Tell us more about shewanella, minister

The story about a flesh-eating algae on page 1 of today's edition raises several questions, questions Health Minister Jack Snelling, SA Health or another government agency ought to answer.

How many cases of shewanella have been reported in SA? When and where?

Is the bacteria really present in the River Murray, or is it only in sea water?

Should this be a notifiable disease, subject to public warnings when cases emerge?

Because I'd like to know if three people had caught it at my usual swimming spot in any given week.

We phoned Mr Snelling's media advisor to seek a comment and, receiving no answer, sent an email to ask whether the minister was aware of shewanella algae in South Australian waters and whether he believed the public needed to be warned about the danger.

Mr Snelling's office had not responded at the close of business yesterday.

We also asked SA Health how many cases had been reported and whether they should be subject to public notification, but the expert to whom they referred us would not have known.

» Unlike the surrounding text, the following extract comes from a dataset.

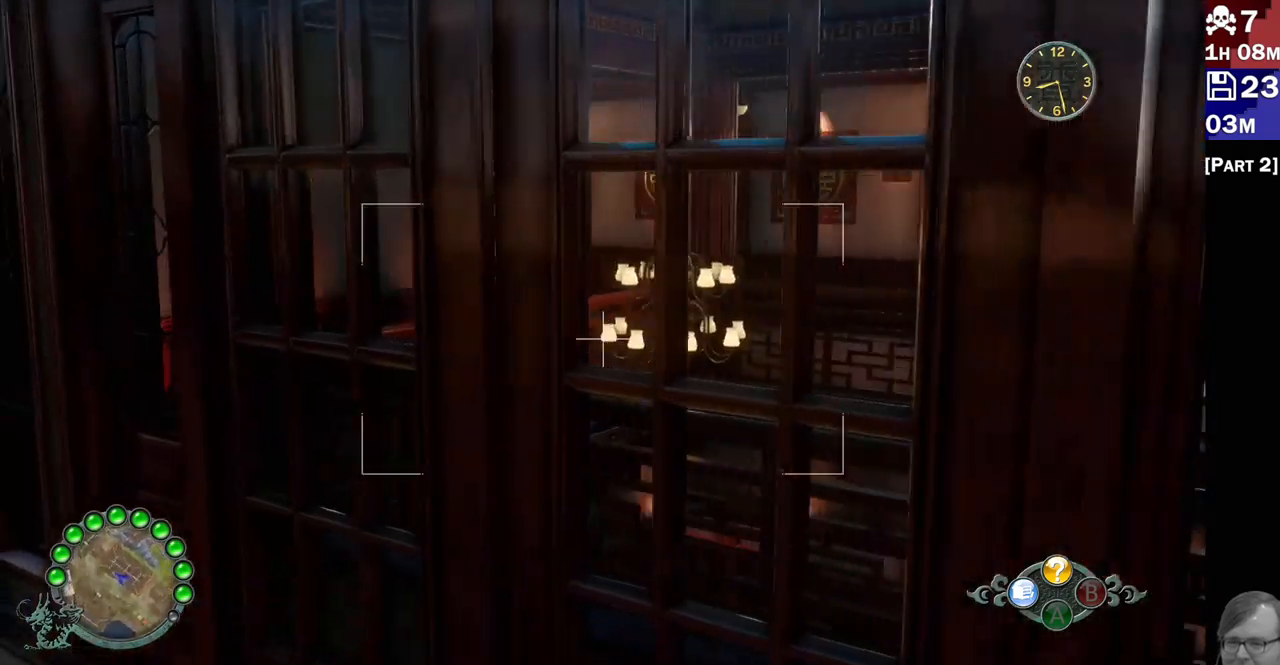
{"dt_ms": 500, "buttons": ["L2", "R2"], "left_stick": "up-left", "right_stick": "left", "events": [[100, "right_stick", "up-left"], [150, "right_stick", "left"]]}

This sort of story scares people.

Having spoken to Bill Andrews and seen the awful photos from his time in hospital, I'm less inclined than I already was to swim in the river.

So I can understand why our state government would not want to issue a general warning.

Imagine the alarm in the tourism industry at the thought of a deadly bacteria chasing visitors away.

In that sense, we did not want to make a song and dance about it either, as we don't like to act all sensational; but it is a sensation.

Phrases like "flesh-eating" bring to mind exotic and tropical parts of the world.

Bill said it himself: even in hospital, the doctors and nurses crowded around his bed to get a look at him because his condition was so rare.

At least that rarity can be our solace.

In researching the story, I looked for examples of prior cases in Australia, and found only two: in Queensland in 2003-04, reported by the ABC, and in Sydney in January 2014, from a mention in a New South Wales Health report.

But we would like to – and deserve to – know more.